- PASSAGE PROVIDED:
*** Block opens ***

- Born: February 27, 1927 Fort William, Ontario, Canada
- Died: November 29, 2000 (aged 73) Thunder Bay, Ontario, Canada
- Height: 5 ft 11 in (180 cm)
- Weight: 200 lb (91 kg; 14 st 4 lb)
- Position: Defence
- Shot: Left
- Played for: Detroit Red Wings Chicago Black Hawks
- Playing career: 1946–1957

= Lee Fogolin Sr. =

Canadian ice hockey player

Lidio John Fogolin (February 27, 1927 — November 29, 2000) was a Canadian professional ice hockey player for the Detroit Red Wings and Chicago Black Hawks of the National Hockey League (NHL) between 1948 and 1956.

==Playing career==
Fogolin started his professional career with the Omaha Knights of the United States Hockey League in 1946. The next year he played for the Indianapolis Capitals of the American Hockey League. He saw his first NHL action for the Detroit Red Wings in the 1948 playoffs. He began the 1949 season with Indianapolis before being called up to the NHL full-time.

He played the next three seasons with Detroit winning the Stanley Cup with them in 1950. In 1951 he was traded to the Chicago Black Hawks along with Steve Black for Bert Olmstead and Vic Stasiuk. He played the final six years of his career on less-than-impressive Black Hawks teams. In 1957, he signed on as a player-coach of the Calgary Stampeders of the Western Hockey League (WHL). He broke his elbow that season and decided to retire at its conclusion to concentrate on coaching full-time.

*** Block closes ***

- WHAT TO WORK ON:
Answer these questions using the Lee Fogolin Sr. profile:
(a) In what city was Fogolin born?
(b) With which team did he win the Stanley Cup, and in what year?
(c) For which two players was he traded in 1951?
The listing after this point is separate material and has no connection to the Lee Fogolin Sr. profile.

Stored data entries
*** Block opens ***

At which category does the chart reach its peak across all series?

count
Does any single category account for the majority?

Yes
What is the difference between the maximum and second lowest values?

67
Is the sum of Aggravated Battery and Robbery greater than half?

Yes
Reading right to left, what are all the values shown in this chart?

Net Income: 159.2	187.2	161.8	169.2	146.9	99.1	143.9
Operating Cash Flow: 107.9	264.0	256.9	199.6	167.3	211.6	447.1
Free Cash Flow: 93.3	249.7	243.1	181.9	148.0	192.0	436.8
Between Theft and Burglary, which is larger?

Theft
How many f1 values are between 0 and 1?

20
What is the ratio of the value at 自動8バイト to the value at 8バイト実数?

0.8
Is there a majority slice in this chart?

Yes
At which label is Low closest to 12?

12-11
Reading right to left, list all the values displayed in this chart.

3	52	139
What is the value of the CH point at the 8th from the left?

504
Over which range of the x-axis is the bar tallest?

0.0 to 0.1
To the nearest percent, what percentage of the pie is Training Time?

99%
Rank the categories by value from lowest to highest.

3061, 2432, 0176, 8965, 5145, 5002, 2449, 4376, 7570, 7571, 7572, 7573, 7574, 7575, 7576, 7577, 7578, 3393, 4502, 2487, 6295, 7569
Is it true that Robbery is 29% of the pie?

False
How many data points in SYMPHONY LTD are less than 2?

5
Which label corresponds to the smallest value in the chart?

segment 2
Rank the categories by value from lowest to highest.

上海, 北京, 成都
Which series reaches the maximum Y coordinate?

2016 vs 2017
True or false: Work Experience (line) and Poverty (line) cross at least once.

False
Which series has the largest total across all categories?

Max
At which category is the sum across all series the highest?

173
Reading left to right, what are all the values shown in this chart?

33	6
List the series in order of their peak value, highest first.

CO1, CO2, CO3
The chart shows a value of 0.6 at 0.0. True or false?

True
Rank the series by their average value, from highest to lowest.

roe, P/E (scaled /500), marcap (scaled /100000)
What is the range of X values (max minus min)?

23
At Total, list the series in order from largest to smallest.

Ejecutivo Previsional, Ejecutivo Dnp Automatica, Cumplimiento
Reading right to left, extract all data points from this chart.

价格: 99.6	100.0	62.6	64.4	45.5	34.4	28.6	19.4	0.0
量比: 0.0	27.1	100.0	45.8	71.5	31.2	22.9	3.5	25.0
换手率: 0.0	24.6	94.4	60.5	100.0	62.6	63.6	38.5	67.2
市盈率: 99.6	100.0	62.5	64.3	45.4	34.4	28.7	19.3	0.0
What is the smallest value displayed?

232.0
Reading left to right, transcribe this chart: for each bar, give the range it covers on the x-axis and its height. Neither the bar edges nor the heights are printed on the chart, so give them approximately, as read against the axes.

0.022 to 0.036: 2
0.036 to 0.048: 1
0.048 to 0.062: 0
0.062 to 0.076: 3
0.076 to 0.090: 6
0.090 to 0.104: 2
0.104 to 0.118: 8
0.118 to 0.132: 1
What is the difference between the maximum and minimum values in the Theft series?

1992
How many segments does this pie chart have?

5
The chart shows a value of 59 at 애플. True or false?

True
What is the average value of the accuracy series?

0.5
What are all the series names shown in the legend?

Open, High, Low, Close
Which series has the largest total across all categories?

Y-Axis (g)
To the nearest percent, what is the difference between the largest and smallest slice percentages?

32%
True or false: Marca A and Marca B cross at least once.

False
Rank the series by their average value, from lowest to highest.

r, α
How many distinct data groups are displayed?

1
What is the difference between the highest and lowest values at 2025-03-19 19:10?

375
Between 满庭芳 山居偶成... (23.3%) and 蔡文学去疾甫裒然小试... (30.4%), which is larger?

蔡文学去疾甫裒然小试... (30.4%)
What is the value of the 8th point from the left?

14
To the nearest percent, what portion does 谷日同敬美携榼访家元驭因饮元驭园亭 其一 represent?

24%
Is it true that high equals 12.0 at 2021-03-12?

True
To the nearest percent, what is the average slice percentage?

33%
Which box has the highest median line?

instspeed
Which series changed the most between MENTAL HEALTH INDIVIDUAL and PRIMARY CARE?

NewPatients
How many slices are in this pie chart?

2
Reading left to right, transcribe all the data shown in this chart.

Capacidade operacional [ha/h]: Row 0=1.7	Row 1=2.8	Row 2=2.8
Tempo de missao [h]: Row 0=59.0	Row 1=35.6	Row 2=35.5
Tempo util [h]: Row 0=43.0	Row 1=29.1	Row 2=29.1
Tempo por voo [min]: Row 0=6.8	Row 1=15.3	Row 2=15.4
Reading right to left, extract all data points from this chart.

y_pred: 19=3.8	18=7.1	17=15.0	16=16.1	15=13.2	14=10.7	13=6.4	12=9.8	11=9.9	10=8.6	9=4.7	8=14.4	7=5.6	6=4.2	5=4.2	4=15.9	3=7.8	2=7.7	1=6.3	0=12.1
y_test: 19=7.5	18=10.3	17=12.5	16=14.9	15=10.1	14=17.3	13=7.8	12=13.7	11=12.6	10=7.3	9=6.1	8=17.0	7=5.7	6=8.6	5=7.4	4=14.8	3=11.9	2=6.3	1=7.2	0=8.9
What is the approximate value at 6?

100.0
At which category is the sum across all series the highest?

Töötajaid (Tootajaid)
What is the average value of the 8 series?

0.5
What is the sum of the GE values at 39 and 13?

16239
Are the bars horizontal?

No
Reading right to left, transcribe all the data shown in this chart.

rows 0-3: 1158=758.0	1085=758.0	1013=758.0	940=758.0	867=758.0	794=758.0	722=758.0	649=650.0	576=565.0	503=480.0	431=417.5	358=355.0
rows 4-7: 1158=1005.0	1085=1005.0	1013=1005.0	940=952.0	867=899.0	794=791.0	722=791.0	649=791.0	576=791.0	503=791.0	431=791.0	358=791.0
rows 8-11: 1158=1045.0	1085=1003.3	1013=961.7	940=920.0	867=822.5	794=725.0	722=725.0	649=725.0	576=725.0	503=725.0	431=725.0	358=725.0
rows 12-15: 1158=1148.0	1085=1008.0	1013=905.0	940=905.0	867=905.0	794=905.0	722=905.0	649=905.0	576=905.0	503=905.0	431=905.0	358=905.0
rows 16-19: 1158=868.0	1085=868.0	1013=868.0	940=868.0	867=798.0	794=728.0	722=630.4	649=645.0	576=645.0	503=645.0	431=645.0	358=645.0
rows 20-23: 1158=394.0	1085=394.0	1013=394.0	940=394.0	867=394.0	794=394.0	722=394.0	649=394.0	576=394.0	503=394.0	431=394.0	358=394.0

*** Block closes ***

- SOLVED PROBLEM:
(a) Fort William, Ontario, Canada
(b) The Detroit Red Wings, in 1950
(c) Bert Olmstead and Vic Stasiuk